* **Instructions for the task**: Keep only the lines from the start of the data through the line containing "## C enum(枚举)", and output them exactly.

* **Records to process**:

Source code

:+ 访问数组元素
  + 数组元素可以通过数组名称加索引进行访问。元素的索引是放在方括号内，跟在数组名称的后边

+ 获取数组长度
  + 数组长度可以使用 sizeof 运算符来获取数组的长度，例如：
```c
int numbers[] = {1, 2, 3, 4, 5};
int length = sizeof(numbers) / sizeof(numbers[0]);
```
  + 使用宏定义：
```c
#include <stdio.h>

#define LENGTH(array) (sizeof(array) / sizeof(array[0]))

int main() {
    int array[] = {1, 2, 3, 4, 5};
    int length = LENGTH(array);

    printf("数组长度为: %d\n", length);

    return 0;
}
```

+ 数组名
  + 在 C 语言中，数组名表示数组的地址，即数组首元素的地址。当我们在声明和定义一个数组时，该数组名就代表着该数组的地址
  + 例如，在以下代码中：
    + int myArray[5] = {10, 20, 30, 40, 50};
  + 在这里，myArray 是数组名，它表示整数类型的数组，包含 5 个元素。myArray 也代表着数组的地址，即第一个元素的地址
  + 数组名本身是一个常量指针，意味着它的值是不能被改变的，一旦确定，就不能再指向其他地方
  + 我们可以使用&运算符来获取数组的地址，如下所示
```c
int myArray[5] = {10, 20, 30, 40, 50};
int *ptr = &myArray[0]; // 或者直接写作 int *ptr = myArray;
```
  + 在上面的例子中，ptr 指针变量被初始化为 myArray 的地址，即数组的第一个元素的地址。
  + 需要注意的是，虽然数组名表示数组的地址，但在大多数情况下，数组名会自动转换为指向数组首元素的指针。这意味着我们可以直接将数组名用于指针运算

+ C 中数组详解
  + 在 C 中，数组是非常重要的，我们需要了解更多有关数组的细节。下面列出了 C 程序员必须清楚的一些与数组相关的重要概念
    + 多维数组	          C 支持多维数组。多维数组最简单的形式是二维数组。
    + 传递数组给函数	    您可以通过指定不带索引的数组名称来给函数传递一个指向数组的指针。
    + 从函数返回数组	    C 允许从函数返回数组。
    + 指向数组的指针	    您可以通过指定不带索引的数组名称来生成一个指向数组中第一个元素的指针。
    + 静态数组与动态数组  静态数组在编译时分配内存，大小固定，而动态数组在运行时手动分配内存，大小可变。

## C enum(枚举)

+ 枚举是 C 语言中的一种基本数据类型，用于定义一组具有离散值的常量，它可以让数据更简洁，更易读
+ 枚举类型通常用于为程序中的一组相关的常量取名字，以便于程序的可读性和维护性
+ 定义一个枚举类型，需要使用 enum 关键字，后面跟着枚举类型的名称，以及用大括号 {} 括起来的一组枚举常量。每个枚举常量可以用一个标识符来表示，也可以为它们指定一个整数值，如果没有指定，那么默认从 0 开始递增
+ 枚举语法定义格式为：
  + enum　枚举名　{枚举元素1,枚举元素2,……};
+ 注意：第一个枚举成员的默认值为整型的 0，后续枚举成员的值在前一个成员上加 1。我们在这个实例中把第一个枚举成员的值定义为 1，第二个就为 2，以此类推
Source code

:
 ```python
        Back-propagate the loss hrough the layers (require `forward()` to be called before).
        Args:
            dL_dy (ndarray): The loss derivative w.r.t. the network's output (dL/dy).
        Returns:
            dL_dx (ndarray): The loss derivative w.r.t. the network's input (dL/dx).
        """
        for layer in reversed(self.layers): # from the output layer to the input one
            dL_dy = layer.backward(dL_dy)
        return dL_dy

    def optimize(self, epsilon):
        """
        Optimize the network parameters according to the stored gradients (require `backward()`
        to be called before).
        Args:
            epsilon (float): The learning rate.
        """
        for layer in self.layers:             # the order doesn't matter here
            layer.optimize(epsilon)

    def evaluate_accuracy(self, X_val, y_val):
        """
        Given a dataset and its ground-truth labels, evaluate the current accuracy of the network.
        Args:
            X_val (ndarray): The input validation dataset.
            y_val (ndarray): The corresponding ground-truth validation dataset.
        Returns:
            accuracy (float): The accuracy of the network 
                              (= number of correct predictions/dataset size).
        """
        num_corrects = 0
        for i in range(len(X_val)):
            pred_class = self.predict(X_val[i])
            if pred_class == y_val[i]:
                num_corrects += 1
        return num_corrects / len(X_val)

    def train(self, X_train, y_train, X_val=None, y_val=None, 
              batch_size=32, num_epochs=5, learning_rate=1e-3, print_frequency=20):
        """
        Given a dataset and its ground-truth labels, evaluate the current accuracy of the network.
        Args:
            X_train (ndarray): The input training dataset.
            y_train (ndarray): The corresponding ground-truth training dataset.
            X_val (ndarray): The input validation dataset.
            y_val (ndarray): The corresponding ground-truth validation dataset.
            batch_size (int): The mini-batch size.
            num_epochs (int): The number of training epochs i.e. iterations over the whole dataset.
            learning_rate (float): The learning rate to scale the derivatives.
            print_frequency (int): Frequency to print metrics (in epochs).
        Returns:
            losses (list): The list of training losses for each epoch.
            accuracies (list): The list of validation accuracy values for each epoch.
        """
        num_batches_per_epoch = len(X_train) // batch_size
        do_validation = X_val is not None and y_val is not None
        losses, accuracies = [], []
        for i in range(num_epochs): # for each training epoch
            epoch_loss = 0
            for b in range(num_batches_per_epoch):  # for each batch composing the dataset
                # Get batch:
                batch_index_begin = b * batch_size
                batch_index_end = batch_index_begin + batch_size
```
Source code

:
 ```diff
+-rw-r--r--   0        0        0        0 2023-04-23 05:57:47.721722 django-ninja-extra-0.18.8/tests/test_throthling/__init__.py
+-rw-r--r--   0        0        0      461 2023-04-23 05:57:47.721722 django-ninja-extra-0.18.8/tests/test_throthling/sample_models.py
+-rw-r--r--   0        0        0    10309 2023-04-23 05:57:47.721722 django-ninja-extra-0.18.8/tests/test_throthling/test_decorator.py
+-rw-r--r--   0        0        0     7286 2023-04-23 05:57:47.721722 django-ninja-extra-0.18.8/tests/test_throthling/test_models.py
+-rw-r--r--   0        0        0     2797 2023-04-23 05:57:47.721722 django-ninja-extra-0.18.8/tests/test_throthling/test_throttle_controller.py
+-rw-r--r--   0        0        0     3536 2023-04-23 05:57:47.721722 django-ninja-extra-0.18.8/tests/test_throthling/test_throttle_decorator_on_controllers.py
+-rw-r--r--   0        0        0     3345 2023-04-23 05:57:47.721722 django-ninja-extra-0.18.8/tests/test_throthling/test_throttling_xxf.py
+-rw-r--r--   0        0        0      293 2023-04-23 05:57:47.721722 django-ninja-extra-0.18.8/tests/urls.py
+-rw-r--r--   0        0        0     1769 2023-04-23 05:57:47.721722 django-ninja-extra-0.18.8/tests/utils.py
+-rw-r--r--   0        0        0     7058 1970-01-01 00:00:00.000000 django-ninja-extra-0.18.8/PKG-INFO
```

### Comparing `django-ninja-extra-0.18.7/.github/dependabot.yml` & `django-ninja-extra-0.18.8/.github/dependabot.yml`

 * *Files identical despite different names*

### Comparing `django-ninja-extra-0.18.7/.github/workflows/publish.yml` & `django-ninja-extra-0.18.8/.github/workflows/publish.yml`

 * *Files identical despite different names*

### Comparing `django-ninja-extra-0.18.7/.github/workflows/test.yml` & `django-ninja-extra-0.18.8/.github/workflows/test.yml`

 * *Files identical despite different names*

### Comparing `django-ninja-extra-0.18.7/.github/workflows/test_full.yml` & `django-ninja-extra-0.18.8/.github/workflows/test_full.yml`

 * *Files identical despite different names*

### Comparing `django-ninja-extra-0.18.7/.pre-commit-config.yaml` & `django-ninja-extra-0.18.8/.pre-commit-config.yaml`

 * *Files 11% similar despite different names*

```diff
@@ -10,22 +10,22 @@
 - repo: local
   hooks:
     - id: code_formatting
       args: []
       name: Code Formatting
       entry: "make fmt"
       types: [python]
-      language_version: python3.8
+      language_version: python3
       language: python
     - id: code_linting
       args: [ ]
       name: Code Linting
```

* **Exercise answer**:
Source code

:+ 访问数组元素
  + 数组元素可以通过数组名称加索引进行访问。元素的索引是放在方括号内，跟在数组名称的后边

+ 获取数组长度
  + 数组长度可以使用 sizeof 运算符来获取数组的长度，例如：
```c
int numbers[] = {1, 2, 3, 4, 5};
int length = sizeof(numbers) / sizeof(numbers[0]);
```
  + 使用宏定义：
```c
#include <stdio.h>

#define LENGTH(array) (sizeof(array) / sizeof(array[0]))

int main() {
    int array[] = {1, 2, 3, 4, 5};
    int length = LENGTH(array);

    printf("数组长度为: %d\n", length);

    return 0;
}
```

+ 数组名
  + 在 C 语言中，数组名表示数组的地址，即数组首元素的地址。当我们在声明和定义一个数组时，该数组名就代表着该数组的地址
  + 例如，在以下代码中：
    + int myArray[5] = {10, 20, 30, 40, 50};
  + 在这里，myArray 是数组名，它表示整数类型的数组，包含 5 个元素。myArray 也代表着数组的地址，即第一个元素的地址
  + 数组名本身是一个常量指针，意味着它的值是不能被改变的，一旦确定，就不能再指向其他地方
  + 我们可以使用&运算符来获取数组的地址，如下所示
```c
int myArray[5] = {10, 20, 30, 40, 50};
int *ptr = &myArray[0]; // 或者直接写作 int *ptr = myArray;
```
  + 在上面的例子中，ptr 指针变量被初始化为 myArray 的地址，即数组的第一个元素的地址。
  + 需要注意的是，虽然数组名表示数组的地址，但在大多数情况下，数组名会自动转换为指向数组首元素的指针。这意味着我们可以直接将数组名用于指针运算

+ C 中数组详解
  + 在 C 中，数组是非常重要的，我们需要了解更多有关数组的细节。下面列出了 C 程序员必须清楚的一些与数组相关的重要概念
    + 多维数组	          C 支持多维数组。多维数组最简单的形式是二维数组。
    + 传递数组给函数	    您可以通过指定不带索引的数组名称来给函数传递一个指向数组的指针。
    + 从函数返回数组	    C 允许从函数返回数组。
    + 指向数组的指针	    您可以通过指定不带索引的数组名称来生成一个指向数组中第一个元素的指针。
    + 静态数组与动态数组  静态数组在编译时分配内存，大小固定，而动态数组在运行时手动分配内存，大小可变。

## C enum(枚举)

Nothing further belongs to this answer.